CANCER DU COL DE L'UTÉRUS,

VACCINER VOS FILLES !

Santé

Le Département de l’Isère recommande aux jeunes filles de se faire vacciner contre le papillomavirus humain (HPV). L’objectif ? Les protéger contre le cancer du col de l’utérus qui provoque 1 100 décès chez les femmes en France chaque année.

Par Annick Berlioz

  • Le vaccin doit être administré aux jeunes filles de 11 à 14 ans en deux injections. Un rattrapage est possible jusqu’à 19 ans, mais il faudra trois injections.

 

Depuis septembre dernier, un vaccin « nouvelle génération » est disponible en France. Il protège contre neuf souches du papillomavirus humain (HPV), principal responsable du cancer du col de l’utérus, empêchant ainsi 90 % des cancers de se développer.

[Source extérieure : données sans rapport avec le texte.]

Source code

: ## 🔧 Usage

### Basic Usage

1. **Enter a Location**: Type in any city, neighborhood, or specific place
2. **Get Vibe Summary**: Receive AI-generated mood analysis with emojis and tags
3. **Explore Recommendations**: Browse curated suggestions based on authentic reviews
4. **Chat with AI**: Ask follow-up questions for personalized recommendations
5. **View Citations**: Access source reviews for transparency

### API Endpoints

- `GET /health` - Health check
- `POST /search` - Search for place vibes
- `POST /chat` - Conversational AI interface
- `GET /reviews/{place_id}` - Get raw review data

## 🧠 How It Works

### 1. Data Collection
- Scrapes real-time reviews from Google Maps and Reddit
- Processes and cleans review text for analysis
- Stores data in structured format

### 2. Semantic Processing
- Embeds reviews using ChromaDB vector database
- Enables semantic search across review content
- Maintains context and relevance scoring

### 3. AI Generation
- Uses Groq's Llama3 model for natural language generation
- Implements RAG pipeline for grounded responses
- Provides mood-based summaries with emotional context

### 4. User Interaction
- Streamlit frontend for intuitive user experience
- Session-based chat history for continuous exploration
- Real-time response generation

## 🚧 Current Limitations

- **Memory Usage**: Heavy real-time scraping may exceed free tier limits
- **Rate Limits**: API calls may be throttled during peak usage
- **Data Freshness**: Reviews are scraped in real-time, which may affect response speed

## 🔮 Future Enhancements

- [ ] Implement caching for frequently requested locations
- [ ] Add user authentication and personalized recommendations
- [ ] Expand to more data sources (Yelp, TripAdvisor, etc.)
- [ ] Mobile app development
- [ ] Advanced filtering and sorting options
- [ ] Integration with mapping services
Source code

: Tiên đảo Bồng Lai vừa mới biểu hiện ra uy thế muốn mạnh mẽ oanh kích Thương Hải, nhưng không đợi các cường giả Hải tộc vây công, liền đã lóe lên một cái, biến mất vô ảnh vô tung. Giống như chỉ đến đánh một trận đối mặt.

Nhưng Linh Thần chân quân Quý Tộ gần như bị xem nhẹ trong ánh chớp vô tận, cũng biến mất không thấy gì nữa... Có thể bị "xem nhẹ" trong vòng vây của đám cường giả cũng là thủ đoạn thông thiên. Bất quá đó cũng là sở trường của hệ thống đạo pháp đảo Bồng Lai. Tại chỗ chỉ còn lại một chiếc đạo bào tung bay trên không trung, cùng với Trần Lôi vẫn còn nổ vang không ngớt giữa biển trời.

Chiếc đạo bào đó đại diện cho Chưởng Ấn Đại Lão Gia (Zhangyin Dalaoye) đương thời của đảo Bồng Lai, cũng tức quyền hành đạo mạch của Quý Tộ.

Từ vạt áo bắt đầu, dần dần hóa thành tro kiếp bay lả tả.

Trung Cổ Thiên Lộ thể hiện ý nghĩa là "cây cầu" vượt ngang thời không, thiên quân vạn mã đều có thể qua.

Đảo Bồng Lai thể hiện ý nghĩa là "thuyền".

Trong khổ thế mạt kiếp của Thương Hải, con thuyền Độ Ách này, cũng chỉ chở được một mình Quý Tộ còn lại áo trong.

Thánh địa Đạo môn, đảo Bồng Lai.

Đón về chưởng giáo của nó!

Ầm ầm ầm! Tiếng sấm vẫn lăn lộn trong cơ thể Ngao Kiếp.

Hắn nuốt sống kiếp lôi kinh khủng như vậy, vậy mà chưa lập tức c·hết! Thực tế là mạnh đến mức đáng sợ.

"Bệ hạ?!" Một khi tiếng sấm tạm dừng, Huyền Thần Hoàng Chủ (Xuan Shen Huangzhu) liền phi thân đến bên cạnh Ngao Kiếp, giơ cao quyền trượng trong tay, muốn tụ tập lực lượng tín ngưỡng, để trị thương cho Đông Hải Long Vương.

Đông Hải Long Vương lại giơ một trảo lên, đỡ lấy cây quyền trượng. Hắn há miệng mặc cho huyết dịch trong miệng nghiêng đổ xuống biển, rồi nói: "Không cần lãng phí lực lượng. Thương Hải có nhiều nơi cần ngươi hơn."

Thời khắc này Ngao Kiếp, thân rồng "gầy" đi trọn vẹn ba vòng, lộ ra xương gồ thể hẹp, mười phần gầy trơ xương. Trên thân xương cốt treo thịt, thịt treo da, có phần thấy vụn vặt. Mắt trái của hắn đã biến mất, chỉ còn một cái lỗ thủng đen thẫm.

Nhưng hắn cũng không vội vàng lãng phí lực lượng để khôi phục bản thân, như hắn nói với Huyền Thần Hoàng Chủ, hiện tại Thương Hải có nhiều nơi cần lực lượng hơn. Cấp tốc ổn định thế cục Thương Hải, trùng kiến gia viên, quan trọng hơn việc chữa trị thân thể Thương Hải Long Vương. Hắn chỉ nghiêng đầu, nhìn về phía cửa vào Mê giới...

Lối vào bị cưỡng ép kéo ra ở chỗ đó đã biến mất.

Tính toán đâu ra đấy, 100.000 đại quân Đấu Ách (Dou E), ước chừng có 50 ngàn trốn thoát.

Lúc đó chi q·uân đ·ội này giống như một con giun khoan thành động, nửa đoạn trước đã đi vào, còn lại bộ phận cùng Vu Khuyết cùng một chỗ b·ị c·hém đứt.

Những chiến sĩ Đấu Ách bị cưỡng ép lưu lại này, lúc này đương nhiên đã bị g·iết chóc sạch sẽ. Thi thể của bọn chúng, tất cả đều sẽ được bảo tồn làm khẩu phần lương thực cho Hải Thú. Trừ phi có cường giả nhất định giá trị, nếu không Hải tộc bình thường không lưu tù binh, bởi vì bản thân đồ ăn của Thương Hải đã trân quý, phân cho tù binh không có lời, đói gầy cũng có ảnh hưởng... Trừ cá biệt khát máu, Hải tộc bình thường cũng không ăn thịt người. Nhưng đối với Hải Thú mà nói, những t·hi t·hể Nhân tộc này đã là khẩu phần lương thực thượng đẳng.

Recommandé aux jeunes filles de 11 à 14 ans et aux jeunes garçons homosexuels, il est remboursé à 65 % par l’assurance maladie ; le complément étant généralement pris en charge par les mutuelles.

Un vaccin que le Département de l’Isère propose aujourd’hui gratuitement dans son centre de santé de Grenoble et dans ses centres de vaccination partenaires.

“Depuis avril 2018, nous organisons une grande campagne pour promouvoir la vaccination anti-HPV auprès des adolescentes, explique le docteur Gaëlle Vareilles, adjointe au chef de service santé du Département. Ce nouveau vaccin est un argument supplémentaire pour protéger nos enfants.”

 
 

> DOUBLER LA COUVERTURE VACCINALE D'ICI À 2022

 

Le cancer du col de l’utérus est aujourd’hui le seul cancer pour lequel un vaccin existe. Son efficacité a été démontrée. Certains pays, comme l’Australie, le Canada et l’Autriche, vaccinent déjà près de 80 % de leurs enfants. Or, en France, seulement 19 % des jeunes filles sont vaccinées et à peine 15 % en Isère.

“En cause, de nombreuses idées reçues sur les effets secondaires, alors qu’il est prouvé que le vaccin n’a aucune conséquence sur la santé. C’est pourquoi nous avons engagé un programme auprès des infirmiers, médecins, pédiatres… principaux prescripteurs de la vaccination. Notre objectif est de doubler la couverture vaccinale d’ici à 2022”, poursuit Magali Guillot, vice-présidente du Département déléguée à la santé.

Conférences, formations en ligne… de nombreux outils ont été mis en place pour répondre aux questionnements des parents.

Aline, 52 ans, maman de jumelles, Elsa et Noémie, 12 ans, a déjà franchi le pas : “En me rendant chez mon médecin, j’ai vu des informations sur le vaccin anti-HPV. J’ai décidé de faire vacciner mes filles et encourage tous les parents à en faire autant.”

 

Plus d’infos

 

VIDÉO : LE VACCIN CONTRE LE PAPILLOMAVIRUS :

les explications du docteur Roman Rouzier, gynécologue et oncologue à l'hopital Tenon à Paris 

 

VIDÉO : POURQUOI LE DÉPARTEMENT DE L'ISÈRE LANCE UNE CAMPAGNE DE VACCINATION CONTRE LE HPV 

 

 REPÈRES 

> LE DÉPARTEMENT DE L'ISÈRE AGIT POUR LA SANTÉ

 

En 2018, le Département a consacré 5 millions d’euros à la santé. Parmi ses priorités : garantir une offre de soin identique à tous les Isérois.

Il octroie une bourse de 56 000 euros aux internes en médecine générale qui s’engagent à exercer dans un territoire dépourvu de praticiens et 10 000 euros aux généralistes qui s’installent dans un secteur où l’offre de soins est réduite. Une aide à la création de maisons de santé est également apportée.

Autres champs d’action : la lutte contre les maladies respiratoires et, notamment, la tuberculose (vaccination et dépistage) et le développement de la couverture vaccinale par la mise à disposition de vaccins.

Enfin, le Département consacre 500 000 euros à la lutte contre le cancer en finançant le Registre du cancer et l’Office de lutte contre le cancer. Il soutient aussi une trentaine d’associations spécialisées dans la promotion de la santé.